Pour lutter contre les MGF, la Côte d’Ivoire s’est dotée d’un certain nombre de textes.L’article 5 de la Constitution – révisée en 2016 – vise et interdit spécifiquement les MGF : « L’esclavage, la traite des êtres humains, le travail forcé, la torture physique ou morale, les traitements inhumains, cruels, dégradants et humiliants, les violences physiques, les mutilations génitales féminines, ainsi que toutes les autres formes d’avilissement de l’être humain qui sont interdits ».

Le Code de procédure pénale prévoit, pour celui qui commet une MGF, une peine d’emprisonnement d’un à cinq ans et une amende de 360.000 FCFA à deux millions FCFA. La peine est portée au double, lorsque l’auteur appartient au corps médical ou paramédical. Citons également l’adoption de la loi n°2019-574 du 26 juin 2019 portant code pénal, qui abroge en son art 564, la loi n°8l-640 du 31 juillet 1981 instituant le code pénal et la loi n°98- 757 du 23 décembre 1998 portant répression de certaines formes de violences à l’égard des femmes.

Au niveau international, le pays s’est engagé à divers niveaux pour la lutte contre ce fléau.

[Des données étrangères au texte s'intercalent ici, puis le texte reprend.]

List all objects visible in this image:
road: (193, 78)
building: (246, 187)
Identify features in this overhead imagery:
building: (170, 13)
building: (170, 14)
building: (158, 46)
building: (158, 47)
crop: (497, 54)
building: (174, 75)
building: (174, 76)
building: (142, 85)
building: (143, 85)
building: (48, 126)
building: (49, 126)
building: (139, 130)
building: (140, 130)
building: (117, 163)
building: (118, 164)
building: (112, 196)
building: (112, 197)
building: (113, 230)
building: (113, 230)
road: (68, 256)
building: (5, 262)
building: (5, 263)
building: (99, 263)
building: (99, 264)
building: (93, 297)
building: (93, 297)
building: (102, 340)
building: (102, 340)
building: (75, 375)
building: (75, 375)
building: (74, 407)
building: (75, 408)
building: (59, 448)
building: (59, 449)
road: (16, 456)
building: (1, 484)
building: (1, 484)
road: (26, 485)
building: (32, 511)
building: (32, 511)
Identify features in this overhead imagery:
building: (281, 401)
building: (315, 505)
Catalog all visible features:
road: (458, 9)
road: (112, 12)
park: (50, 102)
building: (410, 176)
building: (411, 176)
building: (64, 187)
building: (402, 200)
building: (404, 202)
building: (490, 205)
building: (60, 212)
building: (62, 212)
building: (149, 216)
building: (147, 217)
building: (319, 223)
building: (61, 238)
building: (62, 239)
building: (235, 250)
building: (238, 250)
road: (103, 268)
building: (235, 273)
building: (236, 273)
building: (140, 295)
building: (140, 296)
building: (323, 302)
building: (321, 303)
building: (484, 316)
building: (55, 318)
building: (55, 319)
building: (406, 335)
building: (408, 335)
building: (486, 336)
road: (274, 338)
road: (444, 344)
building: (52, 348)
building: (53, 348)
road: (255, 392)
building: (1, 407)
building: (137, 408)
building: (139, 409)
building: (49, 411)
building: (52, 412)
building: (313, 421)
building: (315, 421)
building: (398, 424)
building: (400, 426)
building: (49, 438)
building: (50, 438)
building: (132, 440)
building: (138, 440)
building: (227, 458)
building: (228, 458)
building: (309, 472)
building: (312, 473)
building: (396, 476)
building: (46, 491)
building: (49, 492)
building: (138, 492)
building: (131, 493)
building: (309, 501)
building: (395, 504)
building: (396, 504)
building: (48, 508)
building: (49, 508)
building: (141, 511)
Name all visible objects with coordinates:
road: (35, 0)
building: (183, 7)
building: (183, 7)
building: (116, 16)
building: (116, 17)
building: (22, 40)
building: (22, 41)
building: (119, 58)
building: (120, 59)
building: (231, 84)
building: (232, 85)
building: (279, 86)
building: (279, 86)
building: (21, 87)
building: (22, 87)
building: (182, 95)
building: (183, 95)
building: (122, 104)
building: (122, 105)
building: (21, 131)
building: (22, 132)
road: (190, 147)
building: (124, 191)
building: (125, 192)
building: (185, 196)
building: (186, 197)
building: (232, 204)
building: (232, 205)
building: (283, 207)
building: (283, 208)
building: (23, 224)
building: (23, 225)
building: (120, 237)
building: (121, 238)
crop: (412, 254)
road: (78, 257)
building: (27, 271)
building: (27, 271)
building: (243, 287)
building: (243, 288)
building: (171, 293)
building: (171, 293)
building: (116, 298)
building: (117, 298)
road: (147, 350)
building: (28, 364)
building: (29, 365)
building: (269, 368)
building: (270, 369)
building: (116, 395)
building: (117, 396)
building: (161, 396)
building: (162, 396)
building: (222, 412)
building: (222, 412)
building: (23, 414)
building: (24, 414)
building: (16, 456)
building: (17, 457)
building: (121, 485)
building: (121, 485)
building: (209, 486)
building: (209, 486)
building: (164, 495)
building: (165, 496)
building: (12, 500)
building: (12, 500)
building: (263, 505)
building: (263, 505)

Ces engagements se sont traduits par la ratification  de nombreux accords ou traités.Notamment la Convention sur l’Élimination de toutes les Formes de Violence à l’égard de la Femme (CEDEF) en 1995 et  le  Protocole facultatif de la CEDEF, en octobre 2011, le Protocole à la Charte Africaine sur les Droits des Peuples relatifs aux Droits des Femmes (protocole de  Maputo), en septembre 2011 et la Convention sur les Droits de l’Enfant  en 1991. Pour finir, La Côte d’Ivoire s’est engagée, lors de la conférence internationale sur la population et le développement (tenue en 2019 à Nairobi au Kenya), à réduire les mutilations génitales féminines de 36,7 % à 15 % d’ici 2030.